Now, now if you want to draw a resolution from that you can you can do the math. 64 would be, you know, 8 samples in X and Y so you could you know, that would be 32k – that’s what it would be. Okay, but I wouldn’t call it 32k because what we are doing is effectively all those samples are contributing to the same pixel. I think 64 samples are all contributing to the same pixel. But yeah, effectively 32k pixels is what we use to train – is what we used to create the reference for one image.
Now, coming to your question. So, for DP4a, yes, SM 6.4 and beyond SM 6.6 for example supports DP4a and SM 6.6 also supports these packing intrinsics for extracting 8-bit data and packing 8-bit data. So we recommend SM 6.6.

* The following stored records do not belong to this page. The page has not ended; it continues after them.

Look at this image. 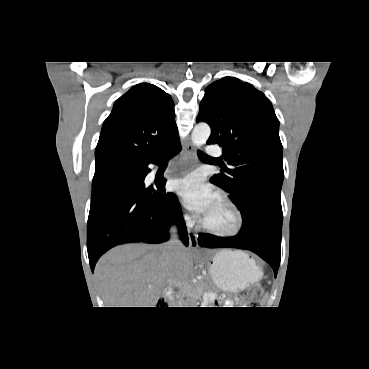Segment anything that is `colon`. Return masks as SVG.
Listing matches in <instances>:
<instances>
[{
    "mask_svg": "<svg viewBox=\"0 0 369 369\" xmlns=\"http://www.w3.org/2000/svg\"><path fill=\"white\" fill-rule=\"evenodd\" d=\"M264 288L262 284H256L245 290L235 299H225L227 306H249L259 303L263 298Z\"/></svg>",
    "mask_w": 369,
    "mask_h": 369,
    "instance_id": "1",
    "label": "colon"
}]
</instances>
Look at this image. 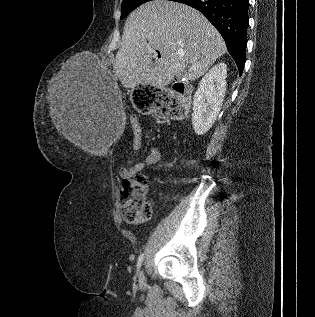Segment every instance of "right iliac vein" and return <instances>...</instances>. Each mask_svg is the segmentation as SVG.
Wrapping results in <instances>:
<instances>
[{"label": "right iliac vein", "mask_w": 315, "mask_h": 317, "mask_svg": "<svg viewBox=\"0 0 315 317\" xmlns=\"http://www.w3.org/2000/svg\"><path fill=\"white\" fill-rule=\"evenodd\" d=\"M138 280H139L140 284H144L145 283V275H144L143 271L140 272Z\"/></svg>", "instance_id": "1"}]
</instances>
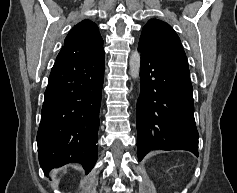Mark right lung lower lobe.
I'll return each mask as SVG.
<instances>
[{"label":"right lung lower lobe","mask_w":237,"mask_h":193,"mask_svg":"<svg viewBox=\"0 0 237 193\" xmlns=\"http://www.w3.org/2000/svg\"><path fill=\"white\" fill-rule=\"evenodd\" d=\"M104 55L79 58L60 52L49 76L37 133L40 166L79 162L89 173L97 161Z\"/></svg>","instance_id":"right-lung-lower-lobe-1"}]
</instances>
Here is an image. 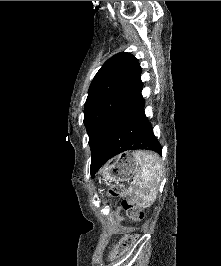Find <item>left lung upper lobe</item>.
<instances>
[{
	"instance_id": "left-lung-upper-lobe-1",
	"label": "left lung upper lobe",
	"mask_w": 221,
	"mask_h": 266,
	"mask_svg": "<svg viewBox=\"0 0 221 266\" xmlns=\"http://www.w3.org/2000/svg\"><path fill=\"white\" fill-rule=\"evenodd\" d=\"M142 68L130 53L108 59L91 82L84 108L92 158L122 104L142 85Z\"/></svg>"
}]
</instances>
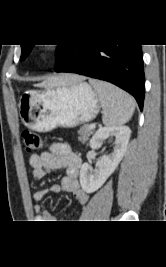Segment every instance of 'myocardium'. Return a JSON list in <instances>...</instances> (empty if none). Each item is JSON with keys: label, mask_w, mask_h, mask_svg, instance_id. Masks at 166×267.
I'll use <instances>...</instances> for the list:
<instances>
[{"label": "myocardium", "mask_w": 166, "mask_h": 267, "mask_svg": "<svg viewBox=\"0 0 166 267\" xmlns=\"http://www.w3.org/2000/svg\"><path fill=\"white\" fill-rule=\"evenodd\" d=\"M33 56L36 62L46 63L55 56V48L54 46H37Z\"/></svg>", "instance_id": "1"}]
</instances>
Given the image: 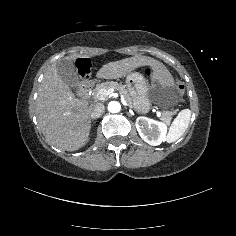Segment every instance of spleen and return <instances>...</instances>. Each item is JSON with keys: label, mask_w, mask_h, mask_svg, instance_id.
<instances>
[{"label": "spleen", "mask_w": 236, "mask_h": 236, "mask_svg": "<svg viewBox=\"0 0 236 236\" xmlns=\"http://www.w3.org/2000/svg\"><path fill=\"white\" fill-rule=\"evenodd\" d=\"M190 118L191 111L189 109H184L178 113L177 117L174 119L170 127L167 136L168 142H174L184 134L189 125Z\"/></svg>", "instance_id": "obj_1"}]
</instances>
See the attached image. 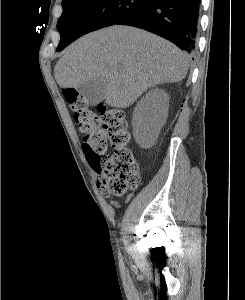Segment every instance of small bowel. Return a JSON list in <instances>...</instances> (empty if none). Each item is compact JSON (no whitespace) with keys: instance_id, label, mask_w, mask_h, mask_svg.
Segmentation results:
<instances>
[{"instance_id":"obj_1","label":"small bowel","mask_w":245,"mask_h":300,"mask_svg":"<svg viewBox=\"0 0 245 300\" xmlns=\"http://www.w3.org/2000/svg\"><path fill=\"white\" fill-rule=\"evenodd\" d=\"M132 197V195H128L127 200H129Z\"/></svg>"}]
</instances>
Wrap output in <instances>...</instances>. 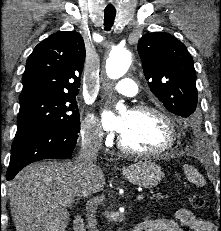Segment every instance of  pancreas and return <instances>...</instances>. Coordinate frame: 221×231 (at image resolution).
<instances>
[{
	"instance_id": "pancreas-1",
	"label": "pancreas",
	"mask_w": 221,
	"mask_h": 231,
	"mask_svg": "<svg viewBox=\"0 0 221 231\" xmlns=\"http://www.w3.org/2000/svg\"><path fill=\"white\" fill-rule=\"evenodd\" d=\"M164 198H165V196H162V195H160L159 193L153 195V197H152V199H164Z\"/></svg>"
}]
</instances>
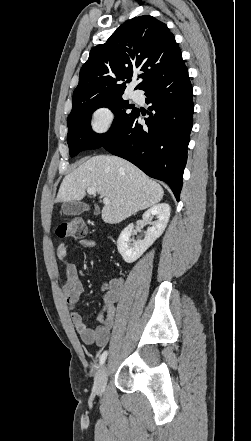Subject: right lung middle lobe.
<instances>
[{"instance_id":"obj_1","label":"right lung middle lobe","mask_w":251,"mask_h":441,"mask_svg":"<svg viewBox=\"0 0 251 441\" xmlns=\"http://www.w3.org/2000/svg\"><path fill=\"white\" fill-rule=\"evenodd\" d=\"M100 107H109L115 114L111 128L104 134L93 132L90 126L91 114ZM136 111L137 108L123 100L122 96L73 102L72 111L67 118V143L70 156L74 157L82 150L102 147L109 138L126 126Z\"/></svg>"}]
</instances>
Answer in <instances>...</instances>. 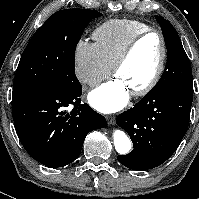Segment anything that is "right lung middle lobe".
I'll return each instance as SVG.
<instances>
[{
	"label": "right lung middle lobe",
	"mask_w": 199,
	"mask_h": 199,
	"mask_svg": "<svg viewBox=\"0 0 199 199\" xmlns=\"http://www.w3.org/2000/svg\"><path fill=\"white\" fill-rule=\"evenodd\" d=\"M94 10L65 9L51 15L29 40L16 70L12 107L44 91L81 88L75 75V49Z\"/></svg>",
	"instance_id": "obj_1"
}]
</instances>
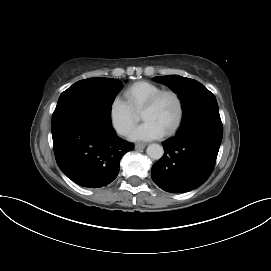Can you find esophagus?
Returning a JSON list of instances; mask_svg holds the SVG:
<instances>
[{"instance_id":"esophagus-1","label":"esophagus","mask_w":271,"mask_h":271,"mask_svg":"<svg viewBox=\"0 0 271 271\" xmlns=\"http://www.w3.org/2000/svg\"><path fill=\"white\" fill-rule=\"evenodd\" d=\"M146 147L145 143H136L135 149H144Z\"/></svg>"}]
</instances>
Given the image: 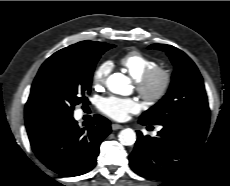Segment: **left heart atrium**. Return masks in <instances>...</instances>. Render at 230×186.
<instances>
[{
	"label": "left heart atrium",
	"mask_w": 230,
	"mask_h": 186,
	"mask_svg": "<svg viewBox=\"0 0 230 186\" xmlns=\"http://www.w3.org/2000/svg\"><path fill=\"white\" fill-rule=\"evenodd\" d=\"M100 110L114 120L124 121L130 114L140 110L139 103L131 98H119L115 96L103 98L99 104Z\"/></svg>",
	"instance_id": "1"
}]
</instances>
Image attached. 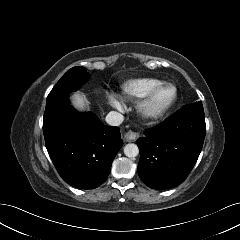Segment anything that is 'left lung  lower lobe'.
Here are the masks:
<instances>
[{
    "label": "left lung lower lobe",
    "instance_id": "0a47b994",
    "mask_svg": "<svg viewBox=\"0 0 240 240\" xmlns=\"http://www.w3.org/2000/svg\"><path fill=\"white\" fill-rule=\"evenodd\" d=\"M206 132L202 102L183 106L137 140L138 174L150 188L170 189L182 183L202 150Z\"/></svg>",
    "mask_w": 240,
    "mask_h": 240
}]
</instances>
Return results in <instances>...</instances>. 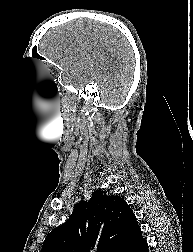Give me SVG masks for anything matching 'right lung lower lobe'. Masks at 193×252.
<instances>
[{"instance_id": "1", "label": "right lung lower lobe", "mask_w": 193, "mask_h": 252, "mask_svg": "<svg viewBox=\"0 0 193 252\" xmlns=\"http://www.w3.org/2000/svg\"><path fill=\"white\" fill-rule=\"evenodd\" d=\"M120 252H149L147 242L143 239L141 230L136 232Z\"/></svg>"}]
</instances>
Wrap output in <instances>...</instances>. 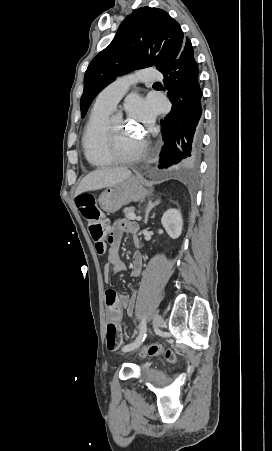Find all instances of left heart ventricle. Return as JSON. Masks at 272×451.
<instances>
[{
  "label": "left heart ventricle",
  "instance_id": "1",
  "mask_svg": "<svg viewBox=\"0 0 272 451\" xmlns=\"http://www.w3.org/2000/svg\"><path fill=\"white\" fill-rule=\"evenodd\" d=\"M125 121L121 118H113L112 120V131L115 139V143L121 149H127L131 145L135 137L129 132L124 130Z\"/></svg>",
  "mask_w": 272,
  "mask_h": 451
}]
</instances>
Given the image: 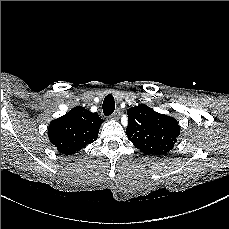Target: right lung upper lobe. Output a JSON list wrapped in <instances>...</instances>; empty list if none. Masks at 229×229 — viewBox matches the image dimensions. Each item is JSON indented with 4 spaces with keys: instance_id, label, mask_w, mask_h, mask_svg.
<instances>
[{
    "instance_id": "1",
    "label": "right lung upper lobe",
    "mask_w": 229,
    "mask_h": 229,
    "mask_svg": "<svg viewBox=\"0 0 229 229\" xmlns=\"http://www.w3.org/2000/svg\"><path fill=\"white\" fill-rule=\"evenodd\" d=\"M102 122L97 113L80 106L74 107L65 115L50 122L49 140L60 153H76L96 141Z\"/></svg>"
}]
</instances>
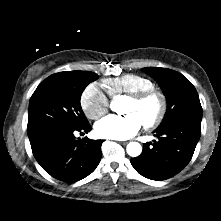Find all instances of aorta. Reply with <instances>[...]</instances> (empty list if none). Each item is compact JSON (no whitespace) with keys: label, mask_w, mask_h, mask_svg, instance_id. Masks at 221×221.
Wrapping results in <instances>:
<instances>
[{"label":"aorta","mask_w":221,"mask_h":221,"mask_svg":"<svg viewBox=\"0 0 221 221\" xmlns=\"http://www.w3.org/2000/svg\"><path fill=\"white\" fill-rule=\"evenodd\" d=\"M115 106V101L111 103V108L113 109ZM127 153L131 157H137L141 154L142 152V147L138 142H130L127 145Z\"/></svg>","instance_id":"aorta-1"}]
</instances>
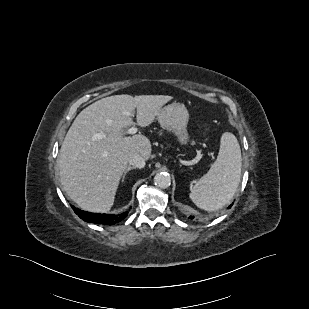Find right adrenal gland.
Here are the masks:
<instances>
[{"mask_svg": "<svg viewBox=\"0 0 309 309\" xmlns=\"http://www.w3.org/2000/svg\"><path fill=\"white\" fill-rule=\"evenodd\" d=\"M132 169H135V167H132V166H128V167H127L126 171L124 172V174H123V176H122V179H121L122 182L124 181L126 174H127L130 170H132Z\"/></svg>", "mask_w": 309, "mask_h": 309, "instance_id": "1", "label": "right adrenal gland"}]
</instances>
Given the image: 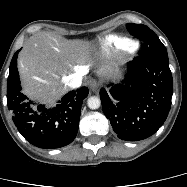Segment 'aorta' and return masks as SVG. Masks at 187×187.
I'll use <instances>...</instances> for the list:
<instances>
[{"instance_id": "obj_1", "label": "aorta", "mask_w": 187, "mask_h": 187, "mask_svg": "<svg viewBox=\"0 0 187 187\" xmlns=\"http://www.w3.org/2000/svg\"><path fill=\"white\" fill-rule=\"evenodd\" d=\"M88 107L90 109H98L101 105V101L96 96H91L87 101Z\"/></svg>"}]
</instances>
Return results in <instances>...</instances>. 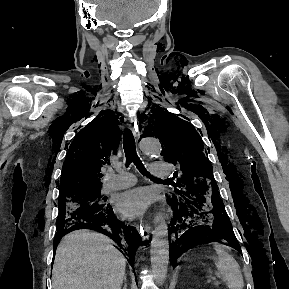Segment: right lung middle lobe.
<instances>
[{"label": "right lung middle lobe", "mask_w": 289, "mask_h": 289, "mask_svg": "<svg viewBox=\"0 0 289 289\" xmlns=\"http://www.w3.org/2000/svg\"><path fill=\"white\" fill-rule=\"evenodd\" d=\"M100 189L84 190L59 197L57 231H63L70 223L81 216L97 214L105 210L109 204L100 195Z\"/></svg>", "instance_id": "1"}]
</instances>
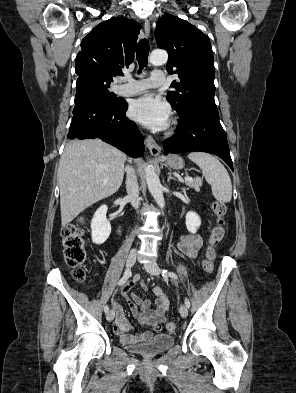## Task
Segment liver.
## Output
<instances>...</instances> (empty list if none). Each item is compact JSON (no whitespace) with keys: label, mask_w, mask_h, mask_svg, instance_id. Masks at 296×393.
I'll return each mask as SVG.
<instances>
[{"label":"liver","mask_w":296,"mask_h":393,"mask_svg":"<svg viewBox=\"0 0 296 393\" xmlns=\"http://www.w3.org/2000/svg\"><path fill=\"white\" fill-rule=\"evenodd\" d=\"M125 160L123 152L100 139L74 140L65 146L58 168L62 227L118 191Z\"/></svg>","instance_id":"6515ba94"}]
</instances>
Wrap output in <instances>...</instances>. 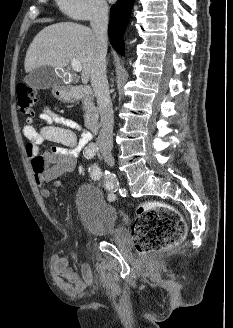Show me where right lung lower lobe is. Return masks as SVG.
Masks as SVG:
<instances>
[{
    "instance_id": "obj_1",
    "label": "right lung lower lobe",
    "mask_w": 233,
    "mask_h": 328,
    "mask_svg": "<svg viewBox=\"0 0 233 328\" xmlns=\"http://www.w3.org/2000/svg\"><path fill=\"white\" fill-rule=\"evenodd\" d=\"M134 0H120L111 7L109 36L114 49L124 55L123 34L128 23Z\"/></svg>"
}]
</instances>
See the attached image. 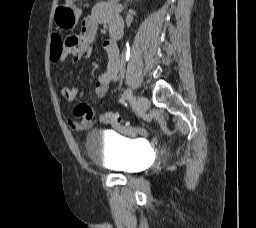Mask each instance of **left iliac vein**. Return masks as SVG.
<instances>
[{
	"mask_svg": "<svg viewBox=\"0 0 256 228\" xmlns=\"http://www.w3.org/2000/svg\"><path fill=\"white\" fill-rule=\"evenodd\" d=\"M136 105H137V110L140 113H145L148 110L149 106H150V102H149L147 97L140 96L137 99Z\"/></svg>",
	"mask_w": 256,
	"mask_h": 228,
	"instance_id": "left-iliac-vein-1",
	"label": "left iliac vein"
}]
</instances>
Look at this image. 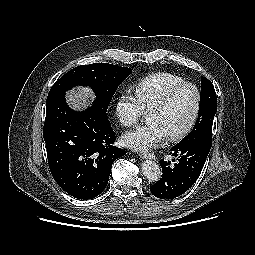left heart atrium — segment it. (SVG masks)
<instances>
[{
  "label": "left heart atrium",
  "instance_id": "obj_1",
  "mask_svg": "<svg viewBox=\"0 0 255 255\" xmlns=\"http://www.w3.org/2000/svg\"><path fill=\"white\" fill-rule=\"evenodd\" d=\"M166 137L163 129L157 123H148L126 131L120 138L123 146L138 152L151 150L161 144Z\"/></svg>",
  "mask_w": 255,
  "mask_h": 255
}]
</instances>
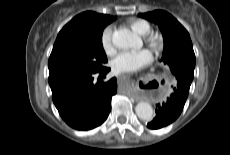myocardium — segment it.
<instances>
[{
	"instance_id": "obj_1",
	"label": "myocardium",
	"mask_w": 230,
	"mask_h": 155,
	"mask_svg": "<svg viewBox=\"0 0 230 155\" xmlns=\"http://www.w3.org/2000/svg\"><path fill=\"white\" fill-rule=\"evenodd\" d=\"M148 42L150 44V46L155 49V50H158L161 46V38L159 35L157 34H151L149 37H148Z\"/></svg>"
}]
</instances>
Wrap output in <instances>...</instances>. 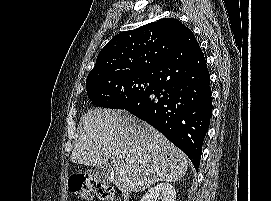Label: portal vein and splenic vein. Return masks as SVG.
<instances>
[{"label":"portal vein and splenic vein","mask_w":271,"mask_h":201,"mask_svg":"<svg viewBox=\"0 0 271 201\" xmlns=\"http://www.w3.org/2000/svg\"><path fill=\"white\" fill-rule=\"evenodd\" d=\"M125 162H126L127 164L133 163V161H132L130 158H125Z\"/></svg>","instance_id":"portal-vein-and-splenic-vein-1"}]
</instances>
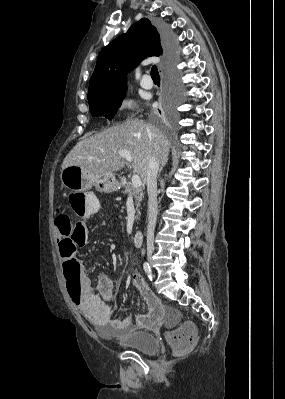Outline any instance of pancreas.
<instances>
[{
  "label": "pancreas",
  "instance_id": "1",
  "mask_svg": "<svg viewBox=\"0 0 285 399\" xmlns=\"http://www.w3.org/2000/svg\"><path fill=\"white\" fill-rule=\"evenodd\" d=\"M124 194H127L129 196L134 197V201H135V206H136V212H137V216L136 219H139L138 215L140 214V205L141 202L144 199V191L141 187H134L131 183L127 182L124 185V190H123Z\"/></svg>",
  "mask_w": 285,
  "mask_h": 399
}]
</instances>
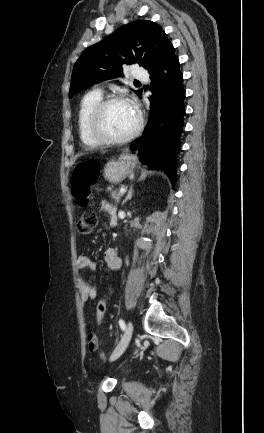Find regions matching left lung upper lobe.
<instances>
[{"label": "left lung upper lobe", "mask_w": 264, "mask_h": 433, "mask_svg": "<svg viewBox=\"0 0 264 433\" xmlns=\"http://www.w3.org/2000/svg\"><path fill=\"white\" fill-rule=\"evenodd\" d=\"M172 51V43L156 23L137 20L126 24L82 53L72 72L70 97L121 75L124 64L138 63L150 72ZM135 93L140 97L142 90Z\"/></svg>", "instance_id": "1"}]
</instances>
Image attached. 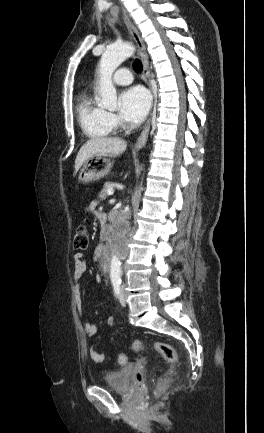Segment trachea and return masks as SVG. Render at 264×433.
Masks as SVG:
<instances>
[{
  "label": "trachea",
  "instance_id": "3493384b",
  "mask_svg": "<svg viewBox=\"0 0 264 433\" xmlns=\"http://www.w3.org/2000/svg\"><path fill=\"white\" fill-rule=\"evenodd\" d=\"M133 69L137 73L142 72V64H141V61L139 59H136L135 62L133 63Z\"/></svg>",
  "mask_w": 264,
  "mask_h": 433
}]
</instances>
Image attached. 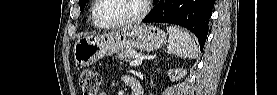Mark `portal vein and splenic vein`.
Returning a JSON list of instances; mask_svg holds the SVG:
<instances>
[{
  "instance_id": "portal-vein-and-splenic-vein-1",
  "label": "portal vein and splenic vein",
  "mask_w": 277,
  "mask_h": 95,
  "mask_svg": "<svg viewBox=\"0 0 277 95\" xmlns=\"http://www.w3.org/2000/svg\"><path fill=\"white\" fill-rule=\"evenodd\" d=\"M143 59L142 58H136L132 62H130V66H139L142 63Z\"/></svg>"
}]
</instances>
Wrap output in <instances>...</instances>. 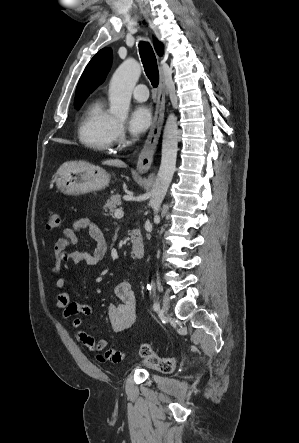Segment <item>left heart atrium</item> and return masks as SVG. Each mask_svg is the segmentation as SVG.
<instances>
[{"label": "left heart atrium", "mask_w": 299, "mask_h": 443, "mask_svg": "<svg viewBox=\"0 0 299 443\" xmlns=\"http://www.w3.org/2000/svg\"><path fill=\"white\" fill-rule=\"evenodd\" d=\"M152 122L150 109L145 105L135 106L130 114L128 128L132 135L144 133Z\"/></svg>", "instance_id": "obj_1"}]
</instances>
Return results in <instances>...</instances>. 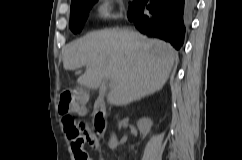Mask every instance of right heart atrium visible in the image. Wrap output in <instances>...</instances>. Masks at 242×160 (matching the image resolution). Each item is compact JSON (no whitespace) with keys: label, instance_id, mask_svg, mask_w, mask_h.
I'll return each instance as SVG.
<instances>
[{"label":"right heart atrium","instance_id":"obj_1","mask_svg":"<svg viewBox=\"0 0 242 160\" xmlns=\"http://www.w3.org/2000/svg\"><path fill=\"white\" fill-rule=\"evenodd\" d=\"M96 11L100 18L108 19L114 16V8L111 0H100L97 4Z\"/></svg>","mask_w":242,"mask_h":160}]
</instances>
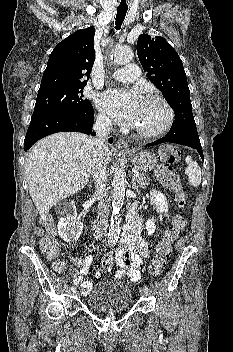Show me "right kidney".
<instances>
[{
	"mask_svg": "<svg viewBox=\"0 0 233 352\" xmlns=\"http://www.w3.org/2000/svg\"><path fill=\"white\" fill-rule=\"evenodd\" d=\"M71 208L73 212L61 217L57 225L59 236L68 243L78 240L83 230V223L77 218L73 203Z\"/></svg>",
	"mask_w": 233,
	"mask_h": 352,
	"instance_id": "obj_1",
	"label": "right kidney"
}]
</instances>
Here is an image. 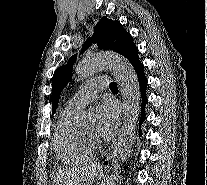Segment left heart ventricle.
<instances>
[{
	"label": "left heart ventricle",
	"mask_w": 207,
	"mask_h": 185,
	"mask_svg": "<svg viewBox=\"0 0 207 185\" xmlns=\"http://www.w3.org/2000/svg\"><path fill=\"white\" fill-rule=\"evenodd\" d=\"M86 132L87 133H92L93 132V129L87 130Z\"/></svg>",
	"instance_id": "left-heart-ventricle-1"
}]
</instances>
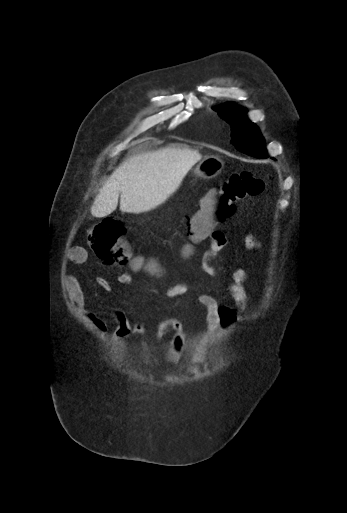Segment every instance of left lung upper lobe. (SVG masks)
I'll use <instances>...</instances> for the list:
<instances>
[{
	"mask_svg": "<svg viewBox=\"0 0 347 513\" xmlns=\"http://www.w3.org/2000/svg\"><path fill=\"white\" fill-rule=\"evenodd\" d=\"M232 127V143L236 148L255 157L265 156V143L258 128L245 116V110L238 107L223 106L215 109Z\"/></svg>",
	"mask_w": 347,
	"mask_h": 513,
	"instance_id": "obj_1",
	"label": "left lung upper lobe"
}]
</instances>
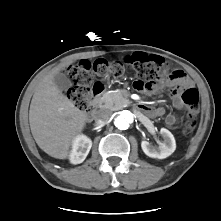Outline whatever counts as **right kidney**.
Returning a JSON list of instances; mask_svg holds the SVG:
<instances>
[{
  "label": "right kidney",
  "mask_w": 221,
  "mask_h": 221,
  "mask_svg": "<svg viewBox=\"0 0 221 221\" xmlns=\"http://www.w3.org/2000/svg\"><path fill=\"white\" fill-rule=\"evenodd\" d=\"M92 147V141L85 135L77 136L72 145V151L70 153V162L72 164H80L87 157Z\"/></svg>",
  "instance_id": "obj_1"
}]
</instances>
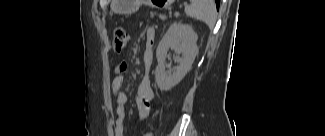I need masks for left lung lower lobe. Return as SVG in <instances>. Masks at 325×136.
<instances>
[{
    "label": "left lung lower lobe",
    "instance_id": "0a47b994",
    "mask_svg": "<svg viewBox=\"0 0 325 136\" xmlns=\"http://www.w3.org/2000/svg\"><path fill=\"white\" fill-rule=\"evenodd\" d=\"M217 9L219 8L220 0H215Z\"/></svg>",
    "mask_w": 325,
    "mask_h": 136
}]
</instances>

We don’t use DirectML. See the kind of performance that you’re looking at when it comes to real time, even a hundred microseconds is very significant. And so for our implementation we need to really push the boundaries of the implementation and the optimization and we need a lot of custom capabilities, custom layers, custom fusion, things like that to extract that level of performance, and in its current form, DirectML doesn’t meet those requirements, but we are certainly looking forward to the evolution of the standards around Matrix acceleration and we’re definitely keeping an eye on it and we hope that our approach to XeSS sets the stage for the standardization effort around real-time neural networks.
It requires developer support but having said that, generally, super sampling technologies that are implemented at the tail end of the pipeline, closer to the display, will always have more challenges. I can give you a clear example. Let’s say you had film grain noise that was introduced as a post process - trying to apply an upscaling or super sampling solution after that fact becomes very challenging.
So even if one were to implement something like this as an upscaling solution, for example, just close to the display, there’s always going to be scenarios like this when you know the game engine does some kind of post processing that just breaks it. So being closer to the render gives you, as we discussed the last time, the highest fidelity information with the amount of controllability that you need to be able to produce the best result.